Challenge 1
Output the part of the sermon starting with "Luke 13:10-17" and going on through "on TV.   Chill.", copied word for word.

───── Article ─────

Pentecost 13.htm

Isaiah 58:9b-14

Psalm 103:1-8

Hebrews 12:18-29

Luke 13:10-17

 

Sit back, relax.  Take a load off.   It’s Sunday!   The Sabbath.   A day to relax and recover and recharge.   A day to spend with family and friends.  Watch a game on TV.   Chill.

 

Of course, you are starting it here with me.  At church.  Worshiping God together.

 

But are you relaxed?   At ease? 

 

All right,  how long has it been since you’ve been relaxed.  Really relaxed?   How long has it been seen you’ve had fun?  Really had fun?

 

Or are you the type that tries to be relaxed so you can check that off your to-do list?  Or maybe you are the type that schedules fun so that even every moment of your vacation follows a “to-do-to-have-fun” list.    Or maybe you just have a lot on your plate right now.   Worries about family and friends,  work, school…

 

And we might have a few people in our midst who simply don’t think they deserve to have fun,  they are carrying some guilt,  some shame,  some messages from the past that burden them down and hold them back.

─────

Challenge 2
Change "order" to "Order" throughout the records and give them back otherwise unaltered, leaving out the pictures.

───── Data supplied ─────

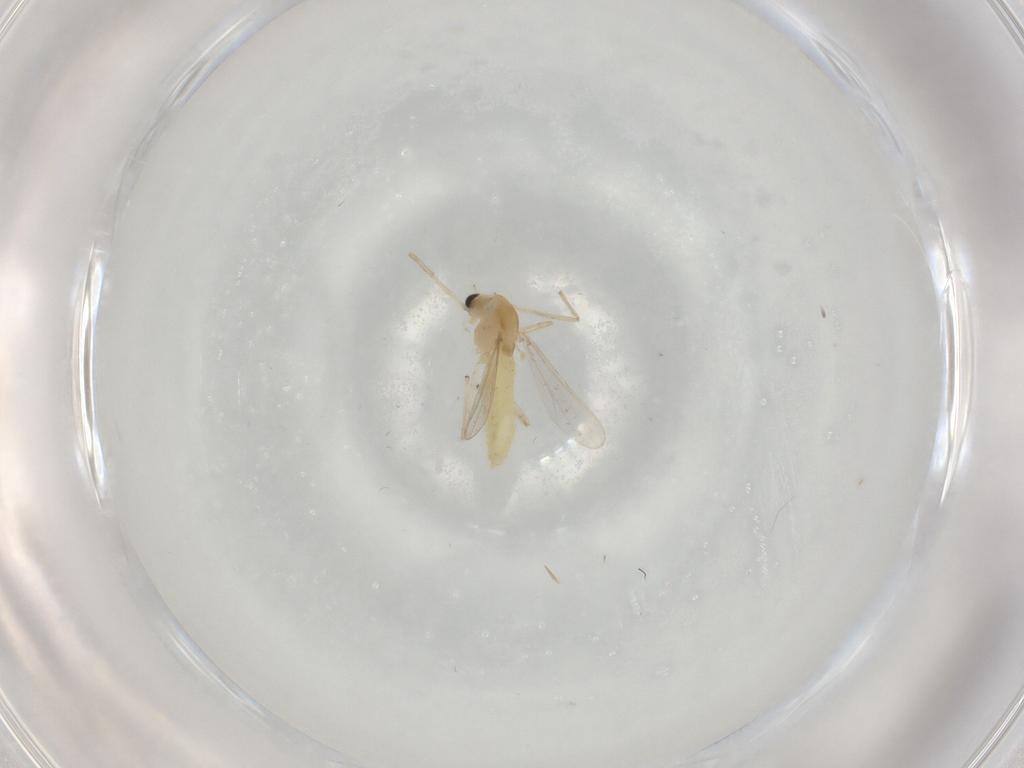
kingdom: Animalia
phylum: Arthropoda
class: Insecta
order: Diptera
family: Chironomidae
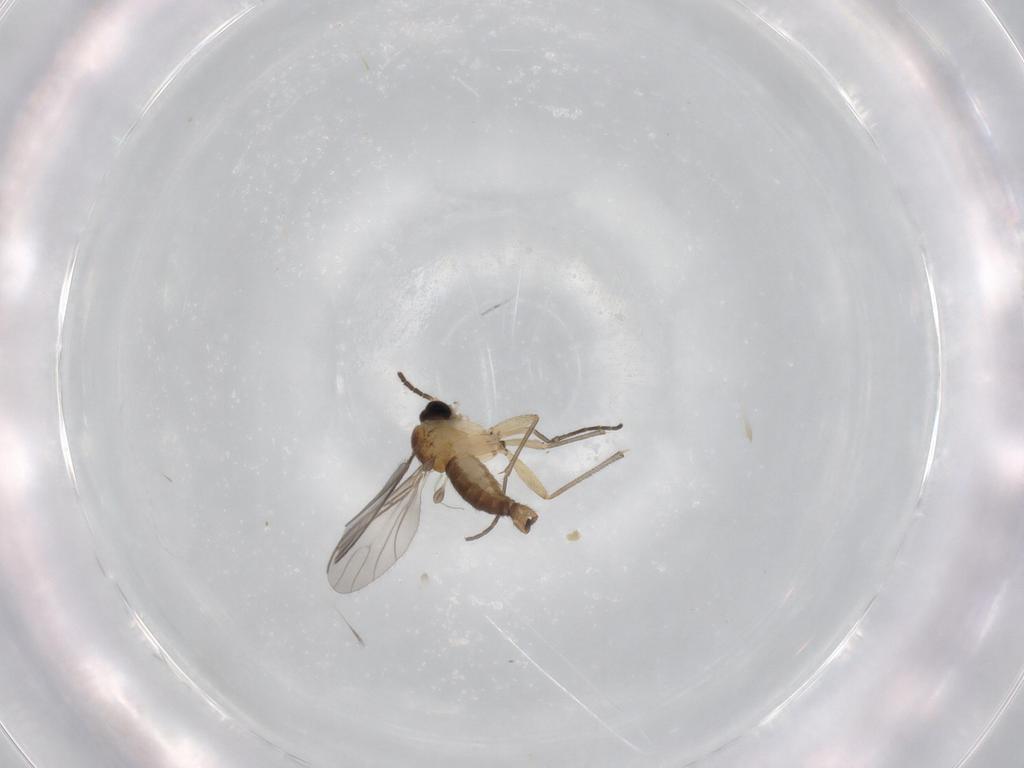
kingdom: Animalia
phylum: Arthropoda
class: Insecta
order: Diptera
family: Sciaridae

─────

Full response 1
Luke 13:10-17

 

Sit back, relax.  Take a load off.   It’s Sunday!   The Sabbath.   A day to relax and recover and recharge.   A day to spend with family and friends.  Watch a game on TV.   Chill.

Full response 2
kingdom: Animalia
phylum: Arthropoda
class: Insecta
Order: Diptera
family: Chironomidae
kingdom: Animalia
phylum: Arthropoda
class: Insecta
Order: Diptera
family: Sciaridae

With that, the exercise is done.